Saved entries

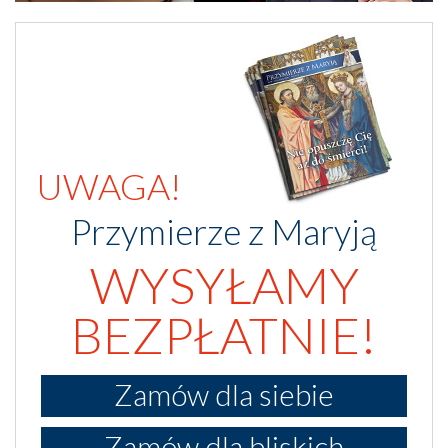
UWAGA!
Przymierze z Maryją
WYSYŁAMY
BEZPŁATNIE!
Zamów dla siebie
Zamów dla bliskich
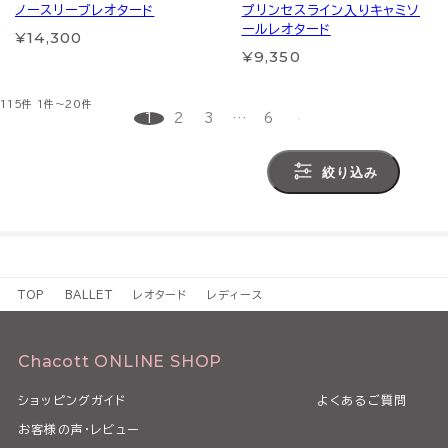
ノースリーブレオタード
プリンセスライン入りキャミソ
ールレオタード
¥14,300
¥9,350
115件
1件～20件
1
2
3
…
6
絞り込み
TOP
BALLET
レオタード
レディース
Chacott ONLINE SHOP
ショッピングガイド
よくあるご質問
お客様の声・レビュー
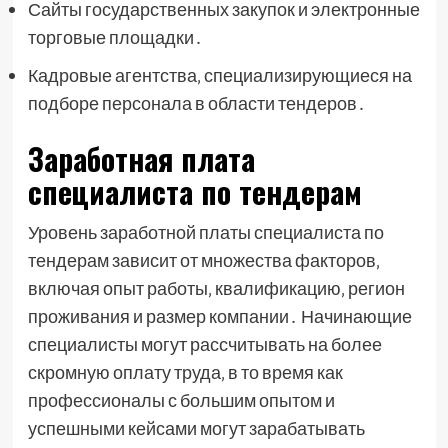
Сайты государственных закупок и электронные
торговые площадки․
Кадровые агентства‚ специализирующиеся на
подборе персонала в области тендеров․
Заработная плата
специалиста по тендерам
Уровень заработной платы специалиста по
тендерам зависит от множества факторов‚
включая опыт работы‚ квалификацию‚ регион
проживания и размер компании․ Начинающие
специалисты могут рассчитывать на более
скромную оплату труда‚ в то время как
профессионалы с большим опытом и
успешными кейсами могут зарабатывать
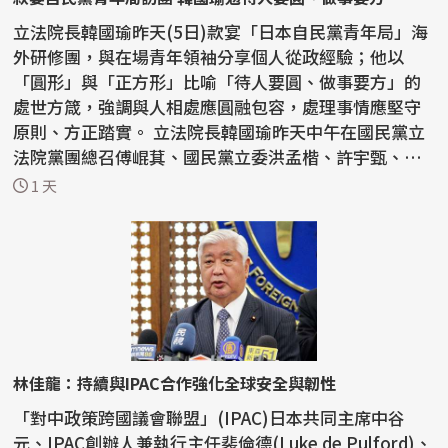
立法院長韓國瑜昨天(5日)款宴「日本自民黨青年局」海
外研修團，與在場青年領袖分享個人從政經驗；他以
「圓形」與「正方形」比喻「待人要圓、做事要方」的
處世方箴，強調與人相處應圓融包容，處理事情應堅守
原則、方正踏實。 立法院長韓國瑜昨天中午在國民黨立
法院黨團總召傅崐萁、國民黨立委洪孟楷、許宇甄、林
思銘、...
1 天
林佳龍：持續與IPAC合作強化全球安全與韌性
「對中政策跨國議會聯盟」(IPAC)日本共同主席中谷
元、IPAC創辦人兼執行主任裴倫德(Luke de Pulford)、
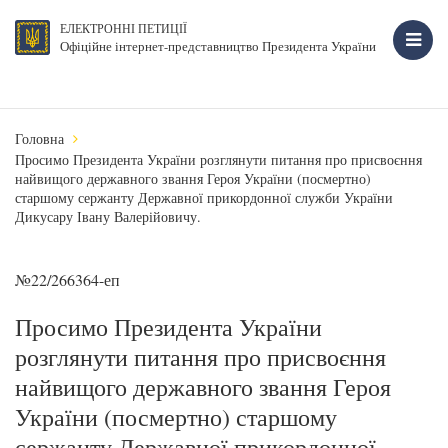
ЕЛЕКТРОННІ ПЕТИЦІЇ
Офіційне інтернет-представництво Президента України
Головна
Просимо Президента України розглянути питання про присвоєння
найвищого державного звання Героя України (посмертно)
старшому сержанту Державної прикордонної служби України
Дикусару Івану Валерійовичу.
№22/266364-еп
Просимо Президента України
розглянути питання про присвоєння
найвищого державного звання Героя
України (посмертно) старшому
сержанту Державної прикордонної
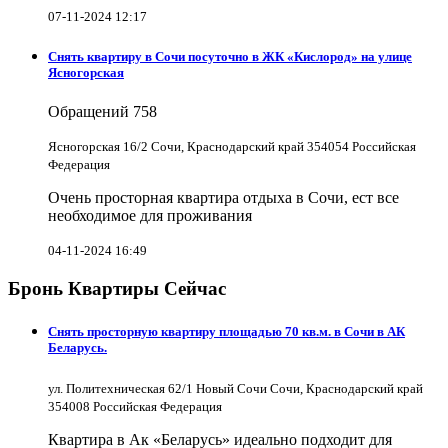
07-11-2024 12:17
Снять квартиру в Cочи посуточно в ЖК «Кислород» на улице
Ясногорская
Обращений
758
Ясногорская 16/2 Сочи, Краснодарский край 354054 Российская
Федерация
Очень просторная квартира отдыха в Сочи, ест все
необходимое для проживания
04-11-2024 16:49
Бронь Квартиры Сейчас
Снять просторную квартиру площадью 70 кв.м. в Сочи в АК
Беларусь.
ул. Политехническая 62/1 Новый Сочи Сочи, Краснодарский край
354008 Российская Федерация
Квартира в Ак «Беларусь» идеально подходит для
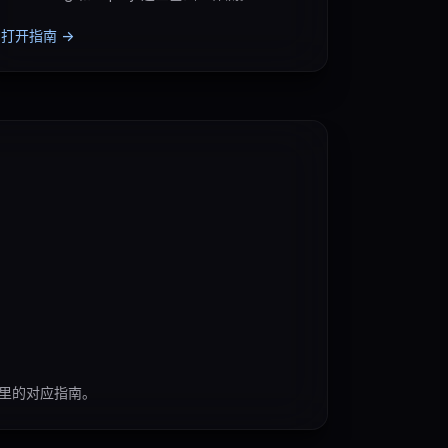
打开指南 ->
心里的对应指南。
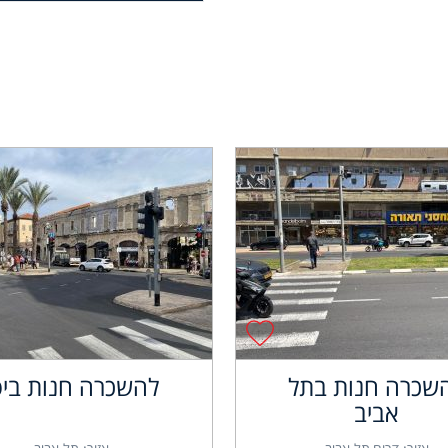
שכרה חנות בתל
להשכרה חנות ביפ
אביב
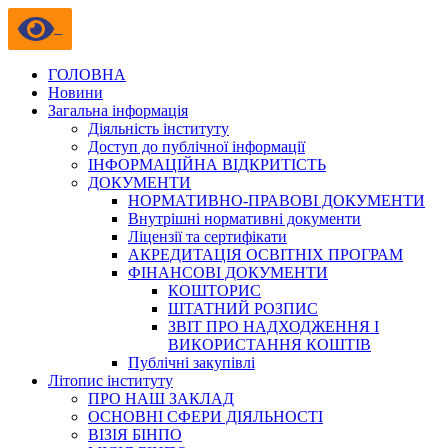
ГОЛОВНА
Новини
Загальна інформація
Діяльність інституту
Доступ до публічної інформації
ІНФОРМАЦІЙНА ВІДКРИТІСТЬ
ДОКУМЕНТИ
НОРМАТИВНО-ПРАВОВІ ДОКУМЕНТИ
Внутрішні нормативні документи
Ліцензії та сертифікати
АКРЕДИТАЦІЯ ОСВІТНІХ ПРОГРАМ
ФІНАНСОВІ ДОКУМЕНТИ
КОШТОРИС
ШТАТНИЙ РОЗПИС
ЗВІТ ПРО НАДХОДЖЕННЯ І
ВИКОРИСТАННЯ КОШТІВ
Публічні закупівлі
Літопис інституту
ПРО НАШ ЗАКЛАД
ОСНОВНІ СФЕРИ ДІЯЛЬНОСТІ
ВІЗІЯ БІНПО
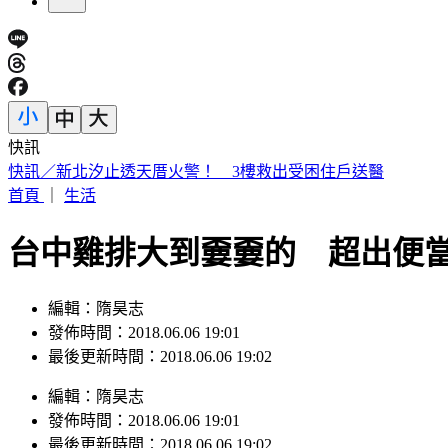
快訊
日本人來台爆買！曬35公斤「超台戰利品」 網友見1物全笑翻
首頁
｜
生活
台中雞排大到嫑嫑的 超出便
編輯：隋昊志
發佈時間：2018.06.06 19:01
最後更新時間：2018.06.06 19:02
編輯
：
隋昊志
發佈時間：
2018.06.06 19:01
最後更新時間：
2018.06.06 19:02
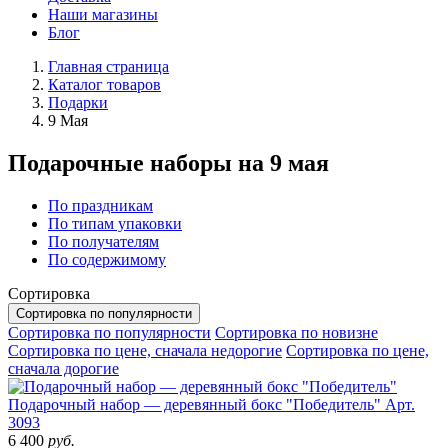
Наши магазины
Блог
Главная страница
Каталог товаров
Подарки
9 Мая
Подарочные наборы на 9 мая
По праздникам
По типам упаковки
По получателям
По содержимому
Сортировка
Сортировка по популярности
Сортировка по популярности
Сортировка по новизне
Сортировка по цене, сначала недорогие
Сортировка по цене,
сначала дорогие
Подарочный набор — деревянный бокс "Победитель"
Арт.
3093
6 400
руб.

* _Your task_: Check each line of the data above for the word "присвоєння" and copy the ones where it is found.

* _Response_:
Просимо Президента України розглянути питання про присвоєння
розглянути питання про присвоєння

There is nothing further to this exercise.